Hace menos de un año, una bitcoin valía diez dólares. Hace poco llegó a cotizarse a más de mil. ¿Por qué? Y sobre todo: ¿nos estamos perdiendo algo los que no tenemos bitcoins?

Tal vez haya que empezar por el principio, un principio que tuvo lugar hace muy poco tiempo. En 2009, Satoshi Nakamoto puso en marcha un proyecto experimental que pretendía crear una especie de moneda electrónica basada en la tecnología P2P. Sí, como el intercambio de ficheros pero en vez de "bajarse" archivos, el usuario deja que su ordenador se dedique a verificar transacciones y llevar a cabo complicados cálculos y al mismo tiempo aprovecha los ordenadores ajenos para lo mismo. Aún no se sabe quién o quiénes eran Satoshi Nakamoto y probablemente nunca lo sabremos, lo único que está claro es que se trataba de una identidad tan ficticia y virtual como su bitcoin.
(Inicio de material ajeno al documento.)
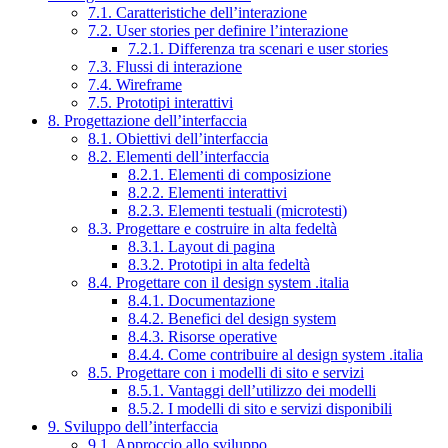
7.1. Caratteristiche dell’interazione
7.2. User stories per definire l’interazione
7.2.1. Differenza tra scenari e user stories
7.3. Flussi di interazione
7.4. Wireframe
7.5. Prototipi interattivi
8. Progettazione dell’interfaccia
8.1. Obiettivi dell’interfaccia
8.2. Elementi dell’interfaccia
8.2.1. Elementi di composizione
8.2.2. Elementi interattivi
8.2.3. Elementi testuali (microtesti)
8.3. Progettare e costruire in alta fedeltà
8.3.1. Layout di pagina
8.3.2. Prototipi in alta fedeltà
8.4. Progettare con il design system .italia
8.4.1. Documentazione
8.4.2. Benefici del design system
8.4.3. Risorse operative
8.4.4. Come contribuire al design system .italia
8.5. Progettare con i modelli di sito e servizi
8.5.1. Vantaggi dell’utilizzo dei modelli
8.5.2. I modelli di sito e servizi disponibili
9. Sviluppo dell’interfaccia
9.1. Approccio allo sviluppo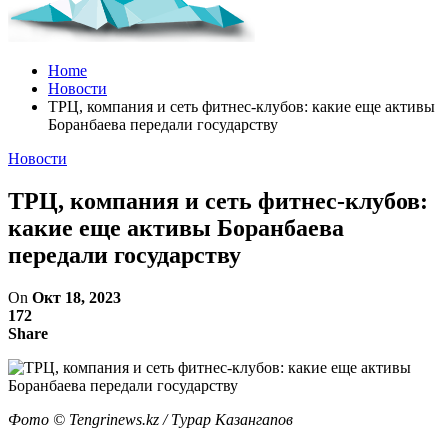
Home
Новости
ТРЦ, компания и сеть фитнес-клубов: какие еще активы
Боранбаева передали государству
Новости
ТРЦ, компания и сеть фитнес-клубов:
какие еще активы Боранбаева
передали государству
On
Окт 18, 2023
172
Share
Фото ©️ Tengrinews.kz / Турар Казангапов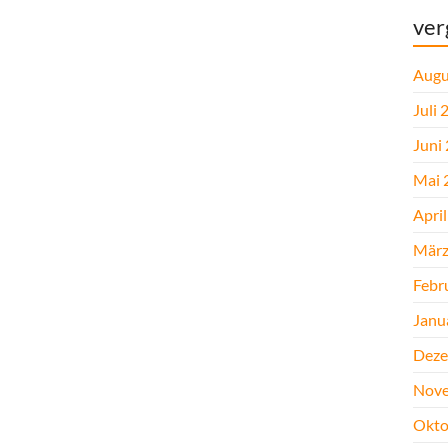
ver
Augu
Juli 
Juni
Mai 
Apri
März
Febr
Janu
Deze
Nove
Okto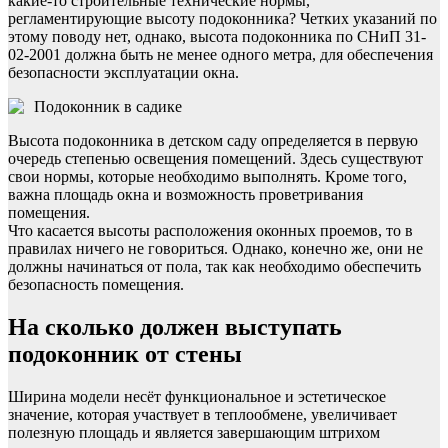
какие-то строительные технические нормы,
регламентирующие высоту подоконника? Четких указаний по
этому поводу нет, однако, высота подоконника по СНиП 31-
02-2001 должна быть не менее одного метра, для обеспечения
безопасности эксплуатации окна.
Подоконник в садике
Высота подоконника в детском саду определяется в первую
очередь степенью освещения помещений. Здесь существуют
свои нормы, которые необходимо выполнять. Кроме того,
важна площадь окна и возможность проветривания
помещения.
Что касается высоты расположения оконных проемов, то в
правилах ничего не говориться. Однако, конечно же, они не
должны начинаться от пола, так как необходимо обеспечить
безопасность помещения.
На сколько должен выступать
подоконник от стены
Ширина модели несёт функциональное и эстетическое
значение, которая участвует в теплообмене, увеличивает
полезную площадь и является завершающим штрихом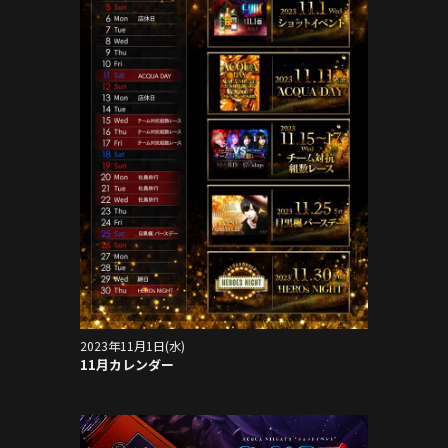
2023年11月1日(水)
11月カレンダー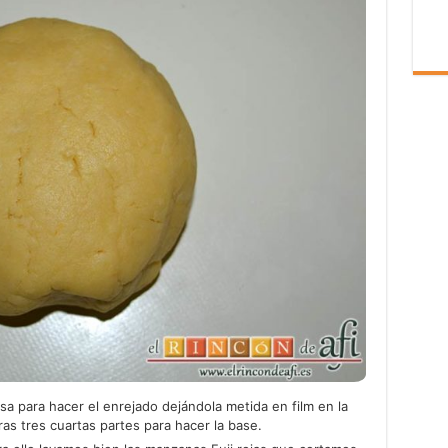
a para hacer el enrejado dejándola metida en film en la
as tres cuartas partes para hacer la base.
Mirándolo bien, la cosa no puede tener más sentido: si hoy día el mundo está descentralizado y lo que se imponen son los sistemas alternativos de todo tipo (para la circulación de bienes, el intercambio información o las transacciones económicas), una moneda universal, electrónica y que no dependa de intermediarios parece la evolución lógica del dinero. Pero en sus ventajas residen también sus inconvenientes: a pesar de haberse introducido en muchos mercados hasta el punto de ser aceptada en algunas tiendas online, que la bitcoin no esté respaldada por ningún gobierno, banco ni organización suscita desconfianza. Es como si algunas personas se hubieran puesto de acuerdo para usar y aceptar como válida una moneda que la mayoría no acepta (todavía).

Tampoco se puede negar que la atención que suscita la bitcoin es mucha y no para de crecer: ¿existirá dentro de diez años? ¿se trata de una burbuja que recuerda a los timos piramidales? ¿es ahora el momento subirse al carro para dar un pelotazo en el futuro? Nadie lo sabe.

Aparte de comprándolas, las bitcoins se pueden obtener mediante intercambios o minando. "Minar", en el argot bitcoin, significa poner a trabajar un ordenador en los mencionados algoritmos matemáticos para que vaya "resolviendo" paquetes o lotes que a su vez equivalen a fracciones de bitcoin. Cuenta la leyenda que hace pocos años esto se podía hacer de manera fácil y rápida con un ordenador medianamente potente, pero por lo visto hoy día ya no es rentable, porque simplemente la electricidad consumida vale más que el beneficio "bitcoinero" que se obtiene. Aunque existen máquinas súper especializadas y configuradas específicamente para este propósito (una especie de PC mineros de bitcoins) y al parecer sí resultan eficientes y por tanto rentables.

Según cuentan, China lidera la demanda de bitcoins y algunos dicen que es sólo cuestión de tiempo que esta moneda se integre, como una divisa más, en el comercio internacional e incluso llegue a ser aceptada en microtransacciones. ¿Compraremos algún día el pan con unos céntimos de bitcoin?